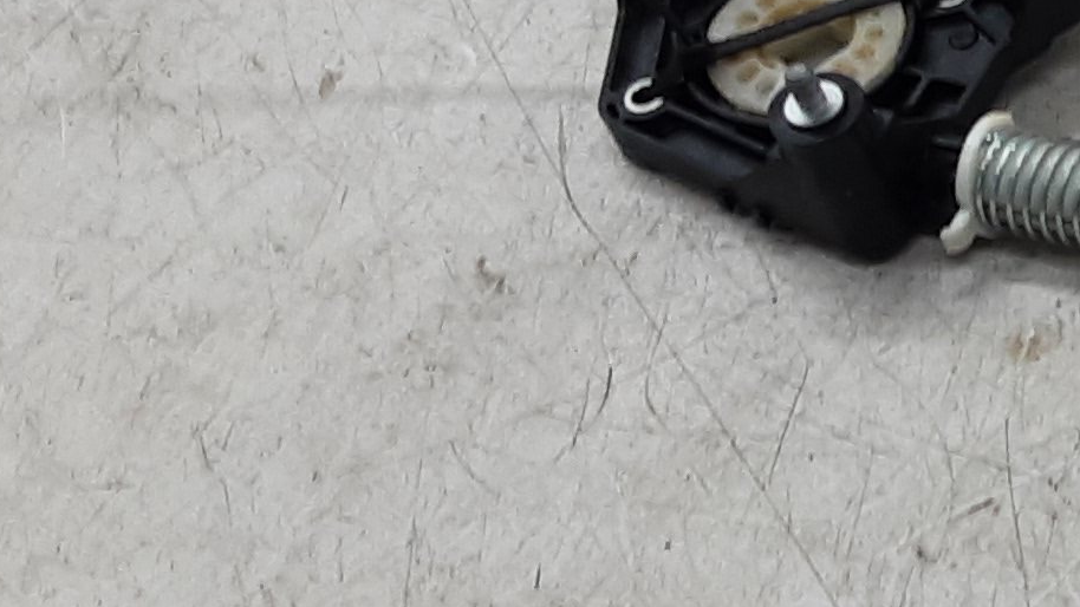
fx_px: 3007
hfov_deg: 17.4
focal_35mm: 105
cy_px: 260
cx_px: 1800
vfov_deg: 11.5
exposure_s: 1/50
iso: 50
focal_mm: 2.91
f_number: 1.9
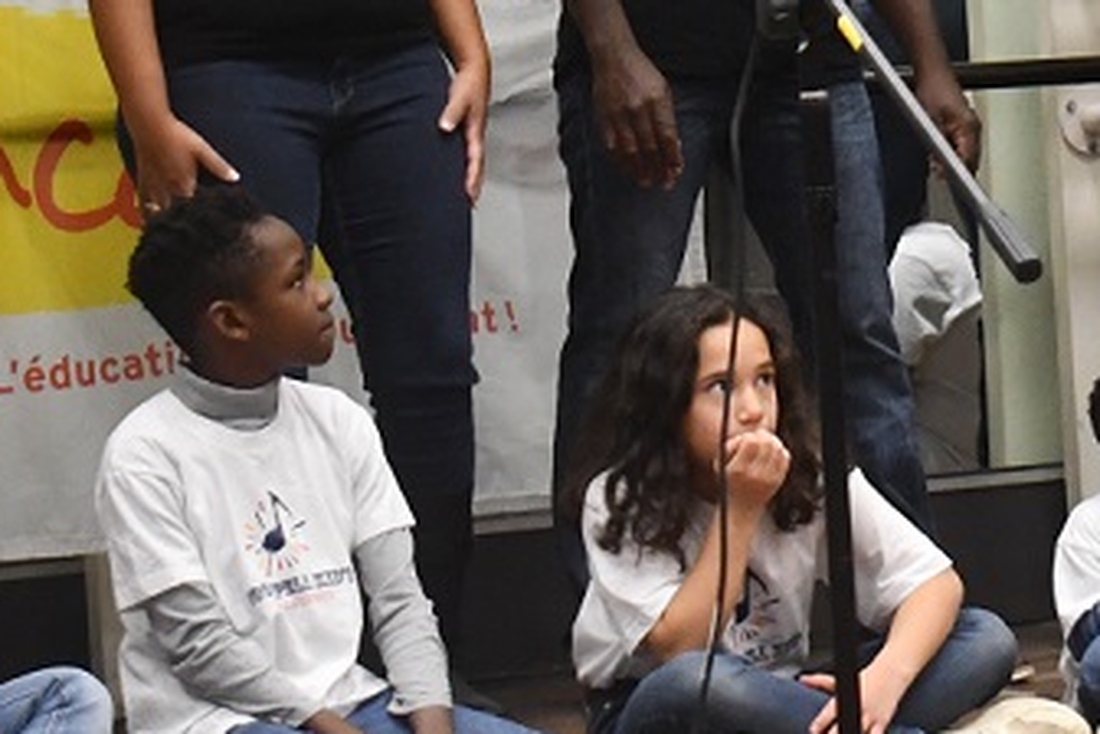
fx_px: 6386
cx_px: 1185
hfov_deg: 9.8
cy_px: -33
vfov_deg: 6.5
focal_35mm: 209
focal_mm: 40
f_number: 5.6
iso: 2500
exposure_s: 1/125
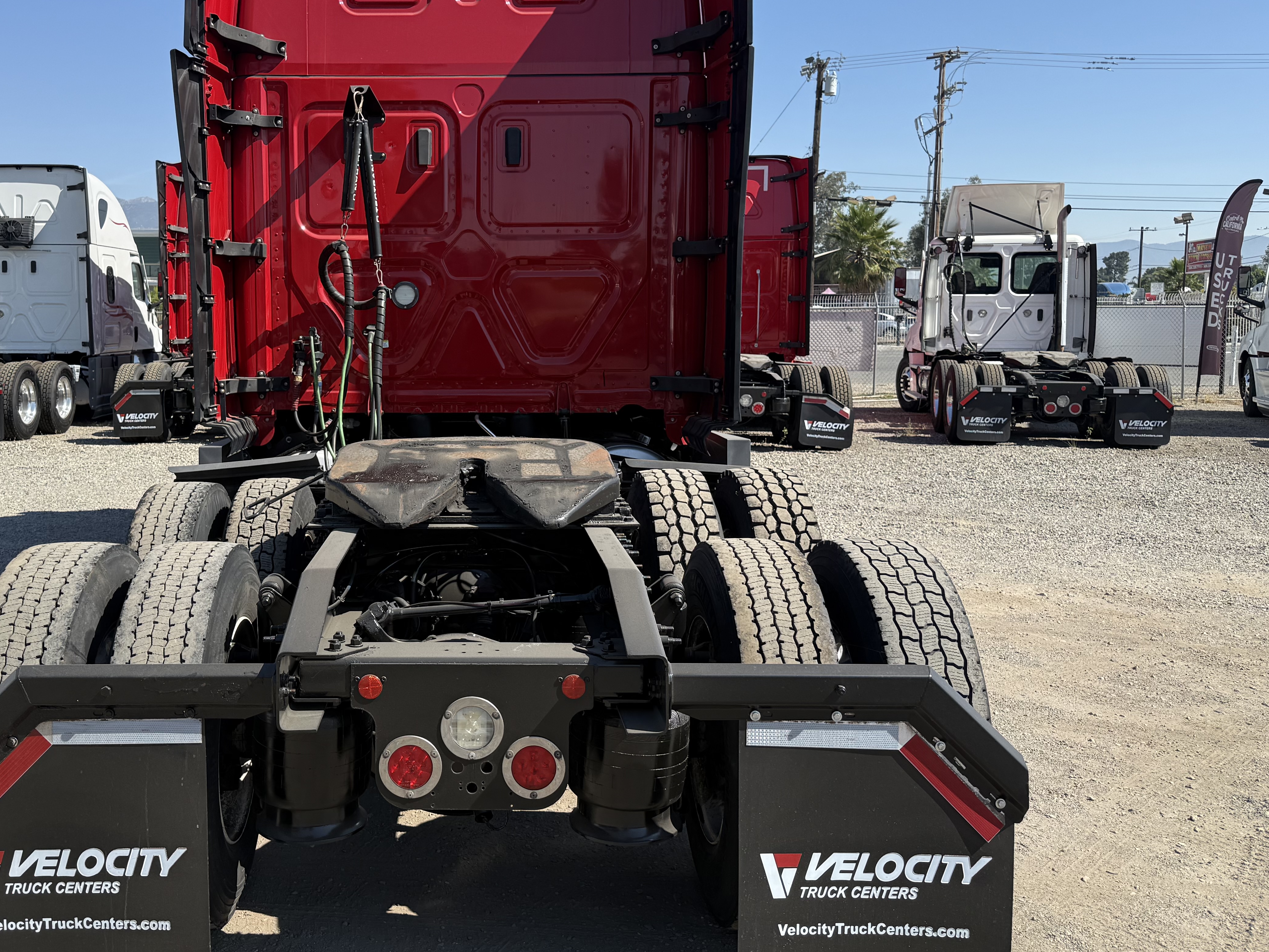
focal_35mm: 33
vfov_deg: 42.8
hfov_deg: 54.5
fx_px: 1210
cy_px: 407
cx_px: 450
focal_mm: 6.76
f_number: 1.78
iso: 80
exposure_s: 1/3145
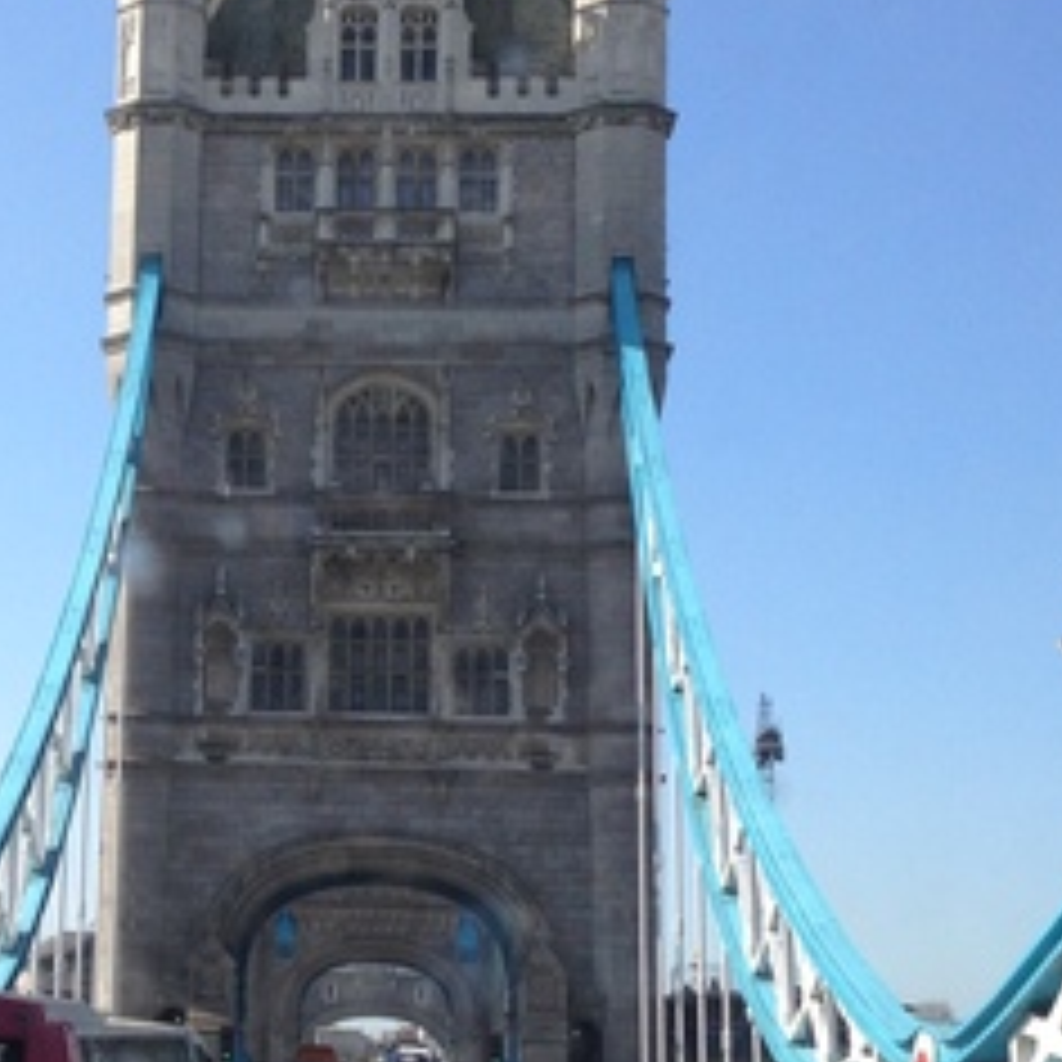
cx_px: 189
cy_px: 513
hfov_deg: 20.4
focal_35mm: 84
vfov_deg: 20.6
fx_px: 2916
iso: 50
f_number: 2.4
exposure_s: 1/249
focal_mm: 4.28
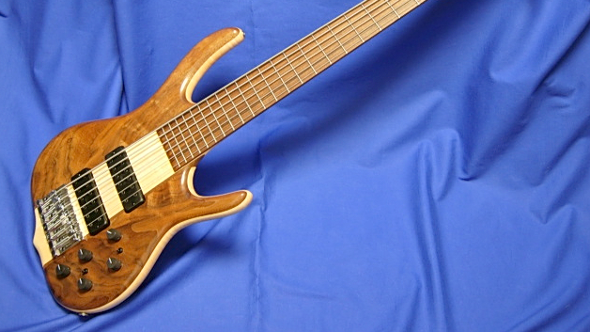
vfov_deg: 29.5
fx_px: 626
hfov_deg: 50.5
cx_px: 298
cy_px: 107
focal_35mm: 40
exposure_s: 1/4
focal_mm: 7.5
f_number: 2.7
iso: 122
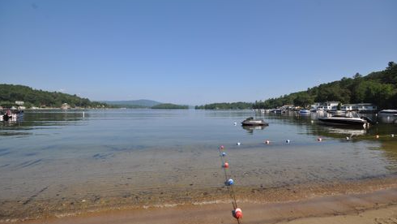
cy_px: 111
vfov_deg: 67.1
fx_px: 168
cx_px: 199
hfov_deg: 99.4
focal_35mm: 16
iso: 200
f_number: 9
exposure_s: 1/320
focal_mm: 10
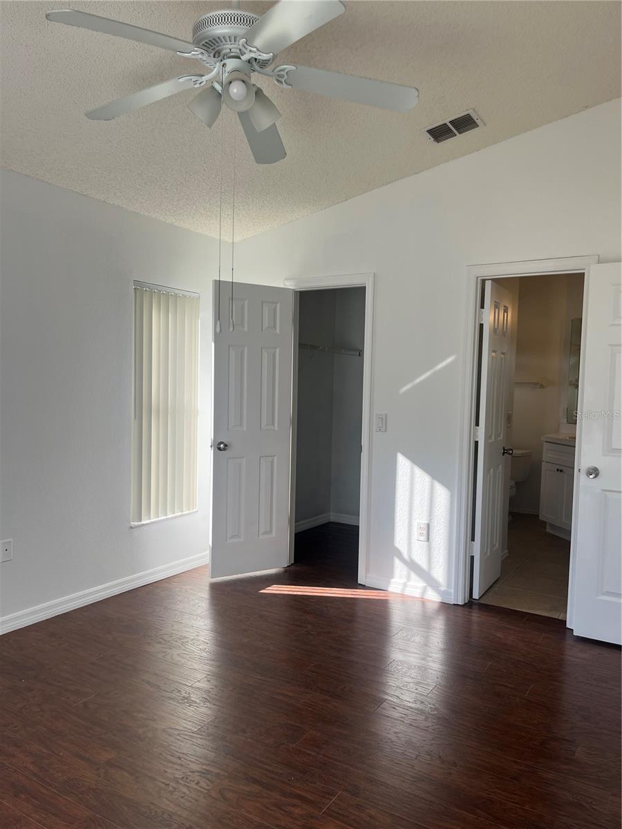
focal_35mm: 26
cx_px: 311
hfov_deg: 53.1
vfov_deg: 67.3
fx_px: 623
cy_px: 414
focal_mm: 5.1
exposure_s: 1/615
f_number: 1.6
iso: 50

-*-

▶ Problem details: Leave out the pictures and return every record word for word.

▶ Result:
fx_px: 3007
hfov_deg: 17.4
focal_35mm: 105
cy_px: 260
cx_px: 1800
vfov_deg: 11.5
exposure_s: 1/50
iso: 50
focal_mm: 2.91
f_number: 1.9
fx_px: 6386
cx_px: 1185
hfov_deg: 9.8
cy_px: -33
vfov_deg: 6.5
focal_35mm: 209
focal_mm: 40
f_number: 5.6
iso: 2500
exposure_s: 1/125
focal_35mm: 33
vfov_deg: 42.8
hfov_deg: 54.5
fx_px: 1210
cy_px: 407
cx_px: 450
focal_mm: 6.76
f_number: 1.78
iso: 80
exposure_s: 1/3145
cx_px: 189
cy_px: 513
hfov_deg: 20.4
focal_35mm: 84
vfov_deg: 20.6
fx_px: 2916
iso: 50
f_number: 2.4
exposure_s: 1/249
focal_mm: 4.28
vfov_deg: 29.5
fx_px: 626
hfov_deg: 50.5
cx_px: 298
cy_px: 107
focal_35mm: 40
exposure_s: 1/4
focal_mm: 7.5
f_number: 2.7
iso: 122
cy_px: 111
vfov_deg: 67.1
fx_px: 168
cx_px: 199
hfov_deg: 99.4
focal_35mm: 16
iso: 200
f_number: 9
exposure_s: 1/320
focal_mm: 10
focal_35mm: 26
cx_px: 311
hfov_deg: 53.1
vfov_deg: 67.3
fx_px: 623
cy_px: 414
focal_mm: 5.1
exposure_s: 1/615
f_number: 1.6
iso: 50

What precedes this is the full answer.